# Фрагмент документа
————

По возвращении заходим в дом Стефануса, а потом отправляемся к здешнему жертвеннику. На том месте, где связывают кербау, стоит столб, увенчанный крестом (!). Перед одним из домов торчит бамбуковый шест. На нем — череп кербау, а вообще черепа не хранят, их выбрасывают. Когда было последнее жертвоприношение, никто точно не помнит — много лет назад.

После обеда еду осматривать Вангку. Направляюсь в ту сторону, откуда доносится бой барабана. Так вот оно что: здесь продолжается вчерашняя свадьба. Меня сердечно приветствуют, охотно вступают в разговор, предлагают бетель, от которого я, естественно, отказываюсь. Настаивают — это так приятно и так полезно! Говорю, что не хочется привыкать, потому что в моей стране сири нет. Неужели нет? Бедные, бедные поляки!

Вернувшись в миссию, беседую с ксендзом Осецким. Он сказал, что на его памяти здесь было одно жертвоприношение, которое состоялось года два назад в соседней деревне Кеджа. Его организовал некий богач, язычник, член довольно большой группы местных язычников. Однако власти не поддержали идею устраивать жертвоприношения, отчасти из экономических соображений, а отчасти оттого, что ошалевшая толпа убивает животных невероятно жестоким способом: их связывают и секут парангами.

Однако пора возвращаться в Джакарту. Перед отъездом вместе с миссионером посещаю местную школу. Какое здесь развернулось строительство! Видно не только то, что есть, но и то, что будет. Пока обучение идет в большом зале, разделенном бамбуковой перегородкой на три части, но уже есть спальня для мальчиков и столовая. Под остальные здания заложен фундамент. В спальне, рассчитанной на пятьдесят мальчиков, уже сейчас не хватает мест. До недавнего времени асрама (общежитие) мальчиков находилось в старой церкви, а асрама девочек — в маленькой комнатке в домике из бамбука. Сейчас мальчики получили помещение в новом здании, а девочки — их около двадцати — спят в боковых нефах церкви, отделенных от центрального нефа цветными занавесками.

————

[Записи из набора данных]
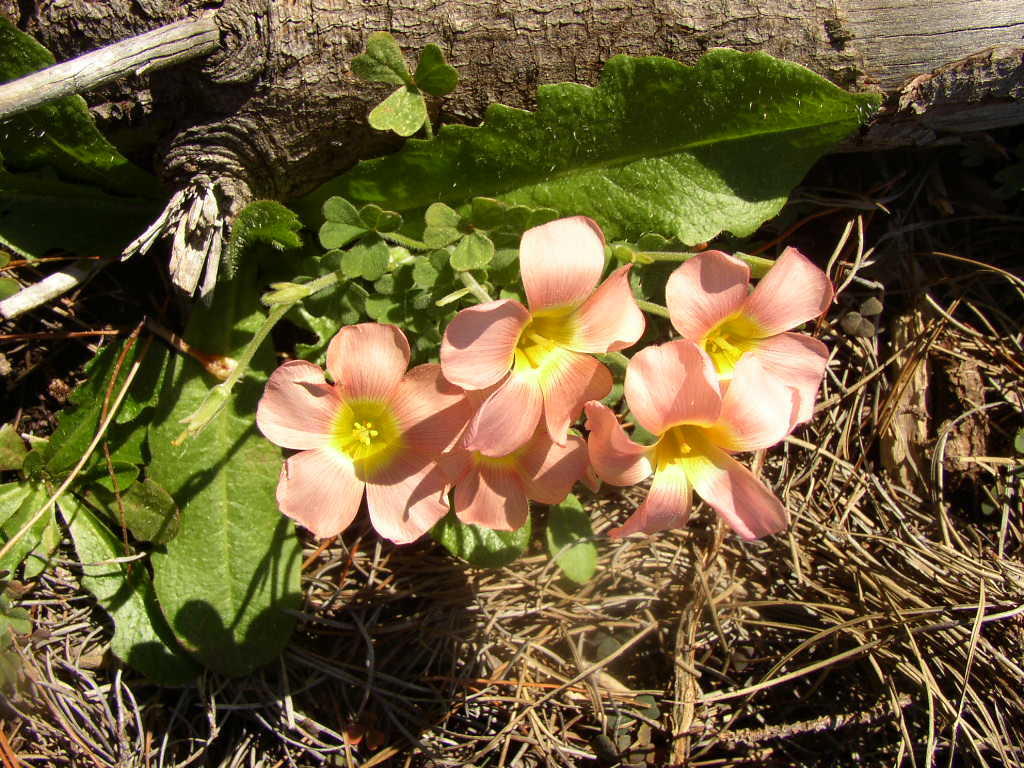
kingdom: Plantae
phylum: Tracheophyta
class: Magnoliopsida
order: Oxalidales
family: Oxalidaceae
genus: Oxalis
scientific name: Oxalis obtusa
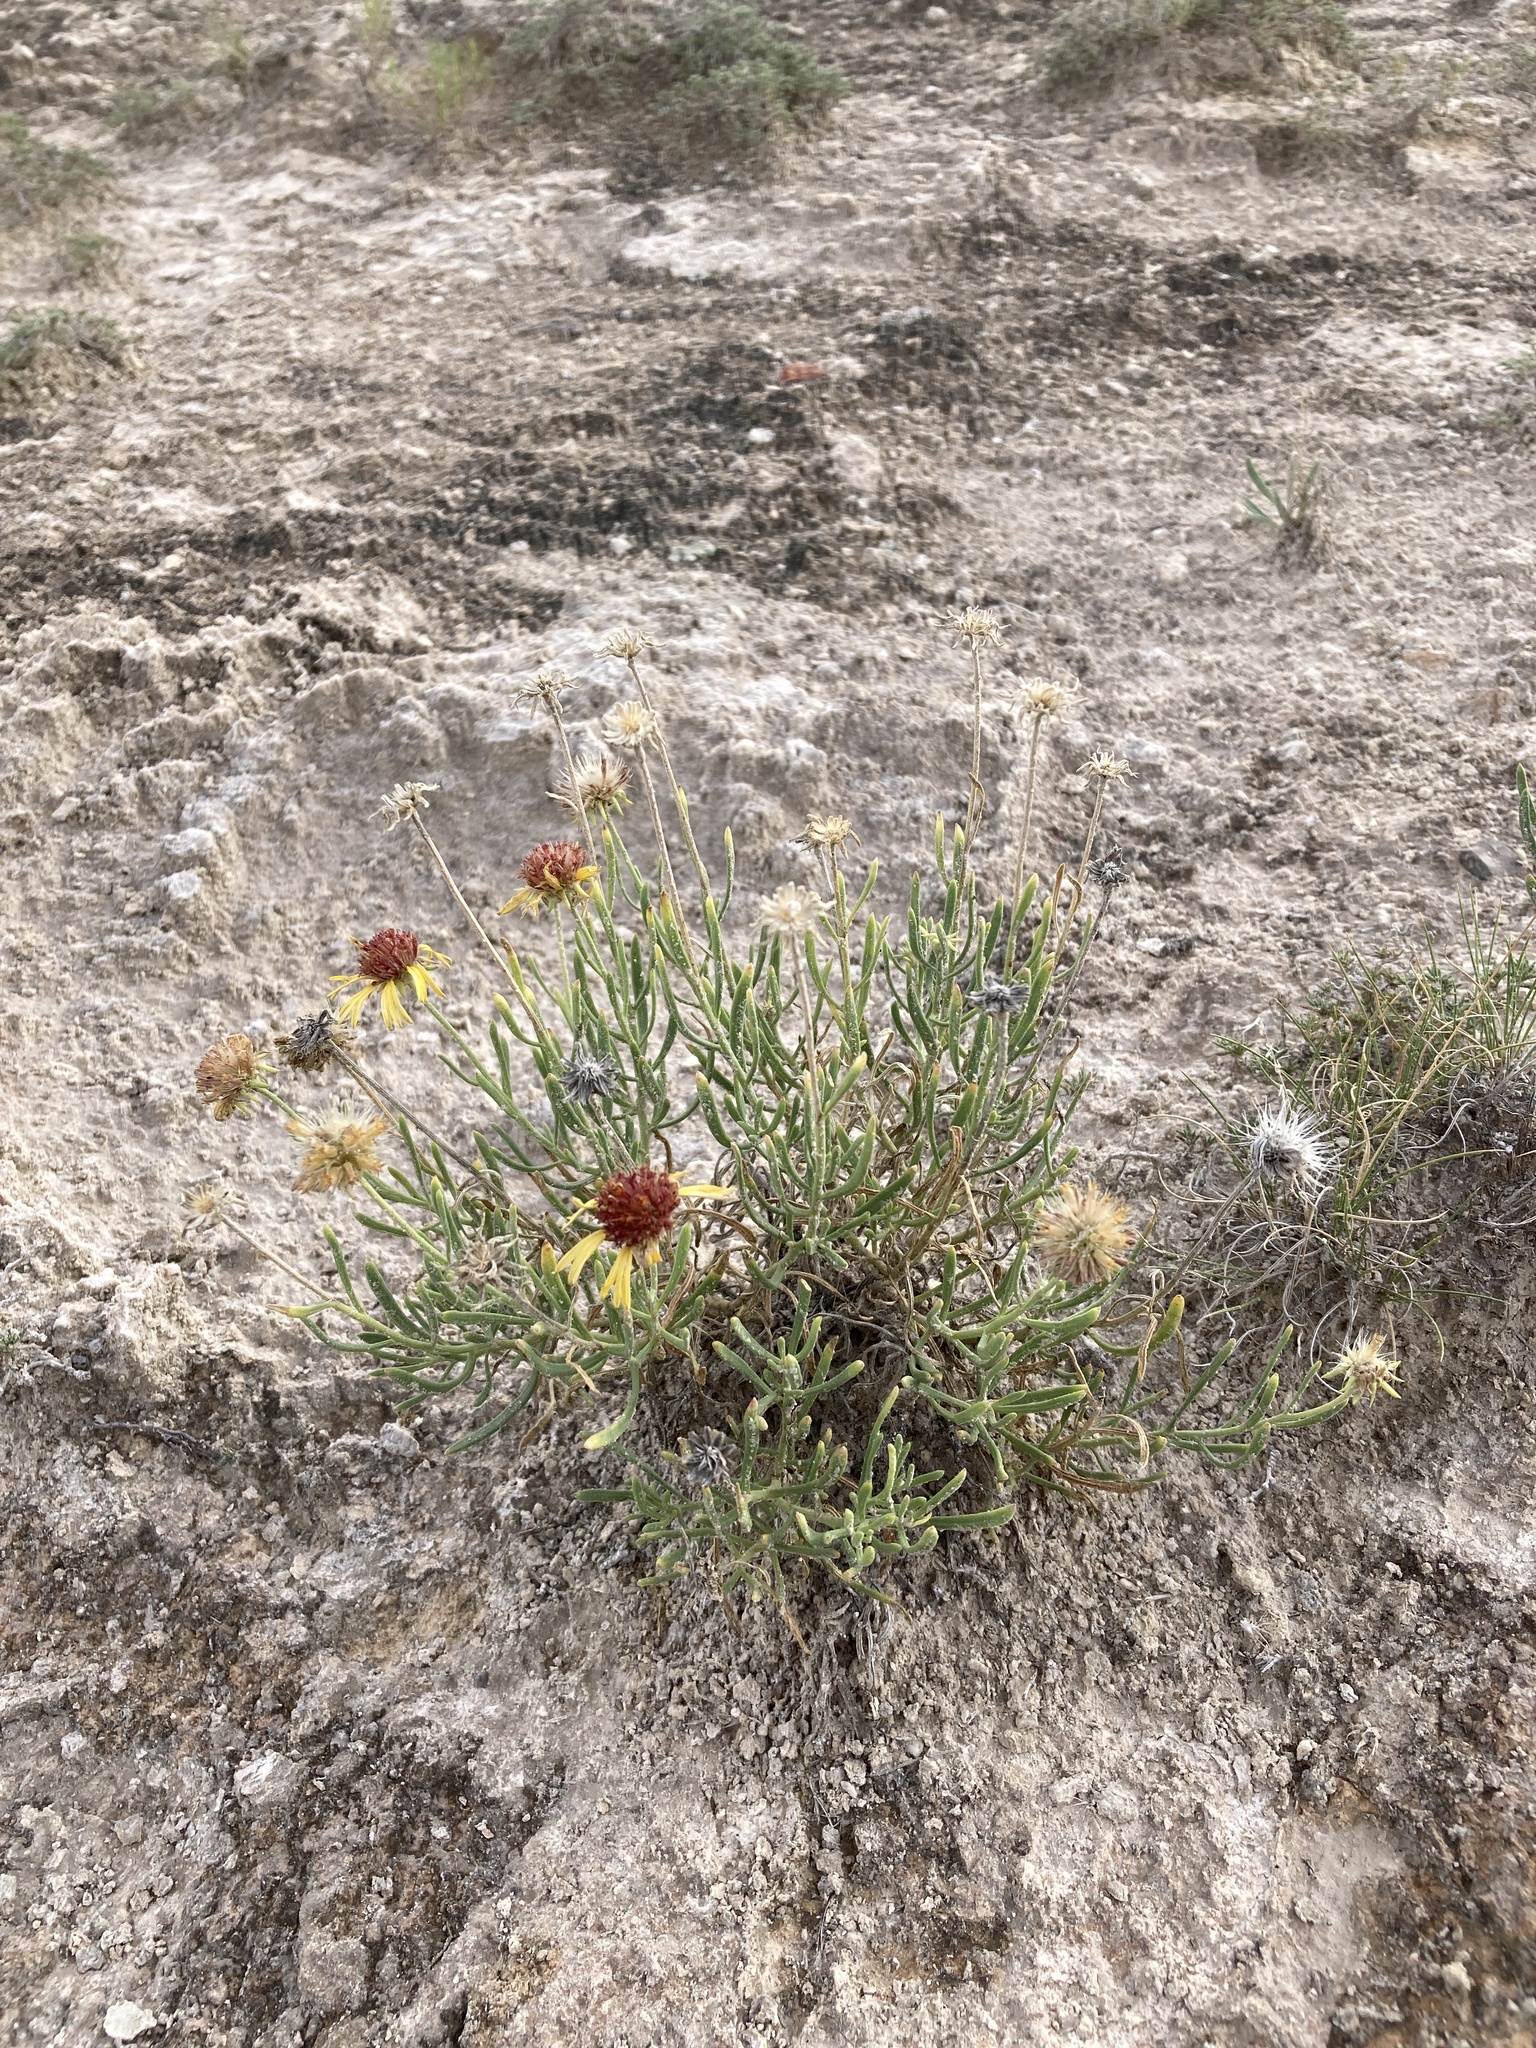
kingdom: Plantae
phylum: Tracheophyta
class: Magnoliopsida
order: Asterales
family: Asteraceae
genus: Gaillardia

————

# Что нужно сделать
A: Пожалуйста, верните из фрагмента документа дословно отрывок от «После обеда еду» до «Бедные, бедные поляки!».
B: Ответьте на вопросы по фрагменту документа:
(i) Что стоит на том месте, где связывают кербау?
(ii) В какой деревне, по словам ксендза Осецкого, состоялось жертвоприношение?
(iii) На сколько мальчиков рассчитана спальня в школе?

# Результаты заданий
A:
После обеда еду осматривать Вангку. Направляюсь в ту сторону, откуда доносится бой барабана. Так вот оно что: здесь продолжается вчерашняя свадьба. Меня сердечно приветствуют, охотно вступают в разговор, предлагают бетель, от которого я, естественно, отказываюсь. Настаивают — это так приятно и так полезно! Говорю, что не хочется привыкать, потому что в моей стране сири нет. Неужели нет? Бедные, бедные поляки!

B:
(i) Столб, увенчанный крестом.
(ii) В соседней деревне Кеджа.
(iii) На пятьдесят мальчиков.